4. Transparency and Modern Data Exchange (CSAF VEX)

Red Hat’s adoption of the Common Security Advisory Framework Vulnerability Exploitability exchange (CSAF VEX) standard has simplified clarity and communication related to our security operations. This machine-readable format tells you explicitly the status of a vulnerability for a particular Red Hat product, such as “fixed,” “known not affected,” or “under investigation.” This level of clarity and automation support helps your security operations be more precise and efficient in terms of vulnerability management.

5. Container Health Index (CHI)

There is significant risk in using older, unpatched containers in production, and they often contain critical vulnerabilities that have long since been patched upstream. The CHI directly helps address this problem by providing a unique metric that grades container images based on the age and criticality of available but unapplied fixes. This gives you a clear, actionable indicator of your container security posture, so that images with critical, unpatched errors can be quickly identified and remediated, helping to reduce your overall container risk.

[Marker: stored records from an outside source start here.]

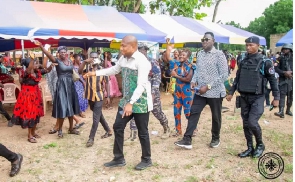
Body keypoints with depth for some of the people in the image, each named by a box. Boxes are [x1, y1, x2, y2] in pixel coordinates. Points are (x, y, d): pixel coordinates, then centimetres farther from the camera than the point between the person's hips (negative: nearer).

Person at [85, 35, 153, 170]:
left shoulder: (141, 61, -21)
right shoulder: (123, 58, 4)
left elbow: (141, 85, -27)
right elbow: (114, 70, 23)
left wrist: (131, 103, -34)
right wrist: (96, 73, 19)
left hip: (140, 102, -8)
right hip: (126, 100, 8)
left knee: (142, 132, 5)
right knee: (118, 127, 10)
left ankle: (146, 160, 26)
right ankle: (119, 159, 25)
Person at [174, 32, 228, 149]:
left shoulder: (219, 55, -12)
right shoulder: (200, 54, 7)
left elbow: (224, 75, -16)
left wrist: (208, 86, -20)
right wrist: (193, 81, -4)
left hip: (215, 92, -5)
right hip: (200, 91, 5)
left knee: (216, 117, 11)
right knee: (193, 113, -1)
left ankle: (215, 138, 32)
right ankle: (187, 140, 3)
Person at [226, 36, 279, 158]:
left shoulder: (265, 62, -6)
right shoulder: (243, 61, 8)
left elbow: (273, 80, -3)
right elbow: (237, 78, 15)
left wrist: (276, 97, -4)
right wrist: (231, 92, 12)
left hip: (257, 98, -5)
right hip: (244, 97, 5)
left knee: (252, 122, -14)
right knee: (246, 124, 8)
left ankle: (260, 145, 12)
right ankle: (250, 148, 22)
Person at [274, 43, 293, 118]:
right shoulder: (281, 58, 4)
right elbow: (276, 68, -2)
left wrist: (291, 72, -14)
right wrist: (284, 73, -16)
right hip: (283, 79, -2)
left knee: (290, 96, 10)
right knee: (282, 95, -11)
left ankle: (288, 110, 25)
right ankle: (281, 112, -17)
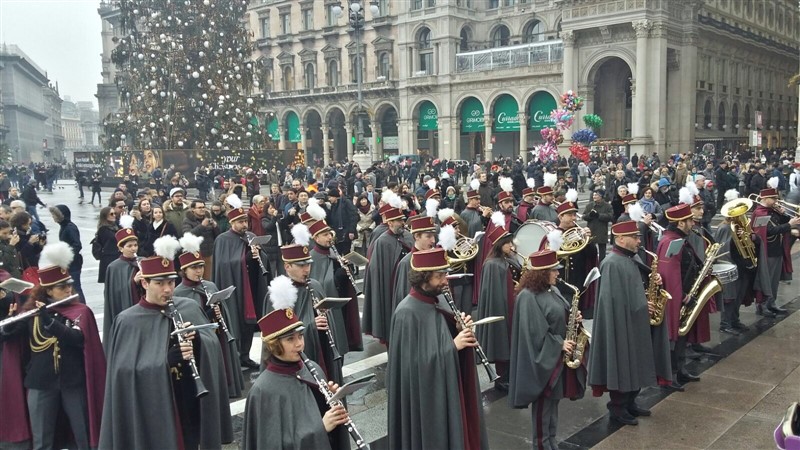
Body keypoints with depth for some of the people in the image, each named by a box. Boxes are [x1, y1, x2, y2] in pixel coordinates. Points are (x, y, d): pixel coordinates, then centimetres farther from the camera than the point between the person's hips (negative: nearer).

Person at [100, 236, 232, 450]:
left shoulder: (190, 308, 2)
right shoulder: (128, 321, -9)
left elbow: (213, 345, 1)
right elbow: (126, 371, -16)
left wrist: (197, 338, -20)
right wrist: (168, 358, -26)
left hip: (190, 404, 3)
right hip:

Looking to the future: Red Hat’s commitment to security and AI

As AI rapidly integrates into enterprise solutions, the potential for security vulnerabilities expands dramatically. Red Hat is already addressing this evolving threat surface through ssecurity for supported AI models in our vulnerability management framework. We are defining what loss of confidentiality, integrity and availability means in the context of AI – From models responding with unauthorized personally identifiable information (PII), to allowing adversarial fine-tuning.

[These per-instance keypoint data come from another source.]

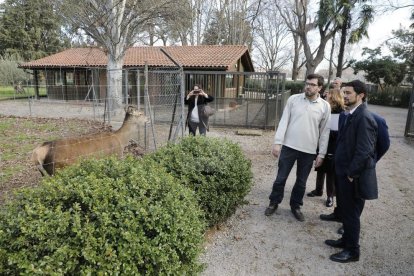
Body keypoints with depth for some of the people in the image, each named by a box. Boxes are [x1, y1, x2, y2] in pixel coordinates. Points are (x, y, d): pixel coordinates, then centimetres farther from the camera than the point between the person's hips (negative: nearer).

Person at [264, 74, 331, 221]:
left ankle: (295, 206, 34)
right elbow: (284, 121, -2)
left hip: (309, 151, 1)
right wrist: (277, 142, -8)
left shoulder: (325, 106, -2)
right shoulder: (293, 99, -2)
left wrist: (321, 154, 1)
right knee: (281, 178, 9)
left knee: (301, 182, 14)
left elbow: (324, 131, 2)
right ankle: (274, 203, 29)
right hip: (289, 147, 0)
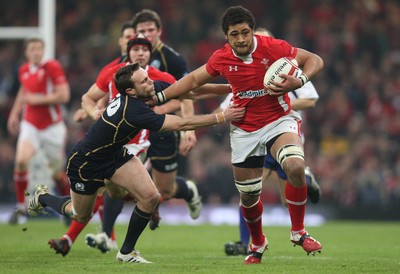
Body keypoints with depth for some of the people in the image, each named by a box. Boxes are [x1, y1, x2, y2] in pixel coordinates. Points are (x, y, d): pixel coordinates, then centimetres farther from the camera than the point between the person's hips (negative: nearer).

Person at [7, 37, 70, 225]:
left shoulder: (52, 67, -12)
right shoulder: (24, 70, 5)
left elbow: (63, 95, -18)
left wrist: (37, 99, -18)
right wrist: (14, 113, 21)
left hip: (52, 126, -3)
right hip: (30, 125, 3)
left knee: (57, 173, 6)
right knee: (21, 161, -21)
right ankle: (21, 208, -9)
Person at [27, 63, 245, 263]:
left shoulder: (152, 88, -18)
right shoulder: (133, 111, -40)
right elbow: (181, 124, -43)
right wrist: (222, 117, -41)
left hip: (115, 155, 7)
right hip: (86, 162, -7)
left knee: (150, 197, -12)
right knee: (81, 216, 15)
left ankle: (127, 252, 8)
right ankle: (41, 198, 45)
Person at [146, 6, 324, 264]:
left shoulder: (272, 48, -16)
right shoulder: (221, 59, -6)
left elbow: (315, 60, -9)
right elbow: (194, 80, 12)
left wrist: (299, 82, -28)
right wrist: (158, 97, 9)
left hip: (279, 120, -3)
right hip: (244, 131, 3)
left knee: (296, 167, -31)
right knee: (248, 196, 7)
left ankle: (299, 232, -12)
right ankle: (258, 243, 39)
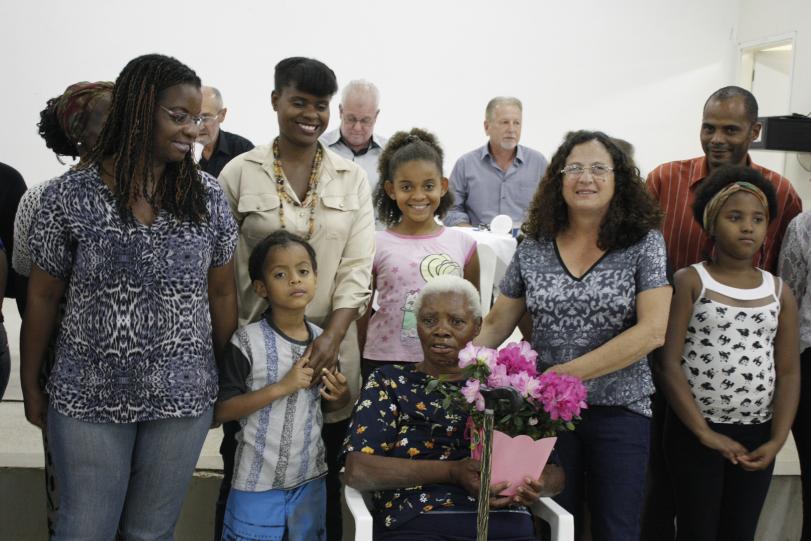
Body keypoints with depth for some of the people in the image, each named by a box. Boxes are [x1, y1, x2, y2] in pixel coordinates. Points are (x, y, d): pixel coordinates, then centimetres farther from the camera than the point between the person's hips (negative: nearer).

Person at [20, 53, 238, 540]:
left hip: (183, 400, 2)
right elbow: (43, 297, -1)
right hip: (89, 398, -2)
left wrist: (227, 382, 7)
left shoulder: (208, 197, -2)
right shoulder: (71, 195, -9)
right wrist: (31, 387, 4)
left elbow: (222, 294, 5)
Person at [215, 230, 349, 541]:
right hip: (257, 483, -4)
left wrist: (339, 396, -6)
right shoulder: (248, 341, -13)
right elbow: (221, 411, -15)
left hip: (310, 480, 5)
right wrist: (281, 387, -22)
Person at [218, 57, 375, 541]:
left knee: (324, 482, 9)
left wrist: (332, 338, -14)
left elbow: (357, 268, -1)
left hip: (328, 349, 1)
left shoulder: (352, 178, 4)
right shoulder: (240, 173, 0)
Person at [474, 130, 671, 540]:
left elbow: (653, 330, -14)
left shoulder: (644, 243, -5)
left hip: (620, 409, -2)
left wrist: (568, 372, -20)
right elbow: (497, 323, 6)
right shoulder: (534, 247, 2)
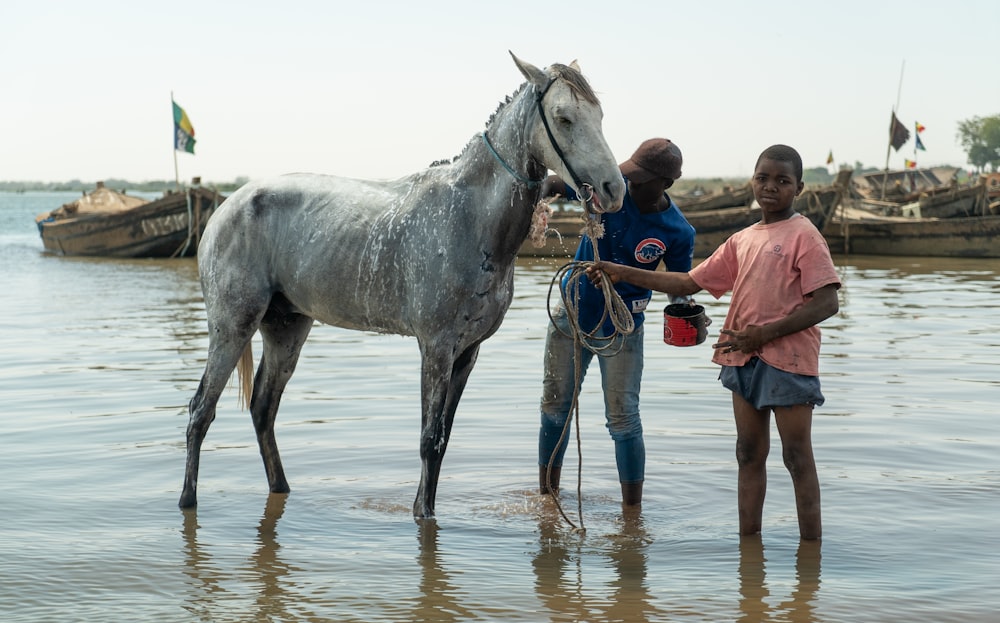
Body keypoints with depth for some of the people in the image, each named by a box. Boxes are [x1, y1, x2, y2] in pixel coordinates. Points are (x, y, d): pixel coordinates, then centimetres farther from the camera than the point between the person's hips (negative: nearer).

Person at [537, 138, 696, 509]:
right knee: (555, 406, 12)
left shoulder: (678, 232, -17)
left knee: (623, 418, -5)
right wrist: (543, 195, -33)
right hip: (573, 311, 3)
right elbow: (555, 184, -9)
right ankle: (547, 497, 29)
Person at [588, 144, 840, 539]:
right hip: (744, 359, 7)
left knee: (797, 457, -2)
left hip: (787, 358, -7)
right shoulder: (741, 241, 15)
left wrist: (766, 333, -18)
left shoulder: (803, 235, -6)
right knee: (749, 455, 10)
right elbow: (690, 283, 17)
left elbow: (828, 303, -14)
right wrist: (624, 274, 10)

This proactive stance means that if your organization adopts Red Hat’s AI solutions, you can do so with a clear understanding that security has been considered from the ground up.

Rounding off

In an industry often characterized by reactive measures, Red Hat’s open approach to vulnerability management is both proactive and strategic, built on intelligent prioritization, transparency and a deep understanding of operational realities. Having moved from the “front lines” to become a Product Security Steward at Red Hat, I have first-hand insight into how innovative methodology helps our customers build and maintain systems with a stronger security posture, even as the threat landscape is constantly evolving.

Learn more

Curious about our methodology? Read our white paper, “An open approach to vulnerability management” for an in-depth look at how we evaluate and manage security flaws.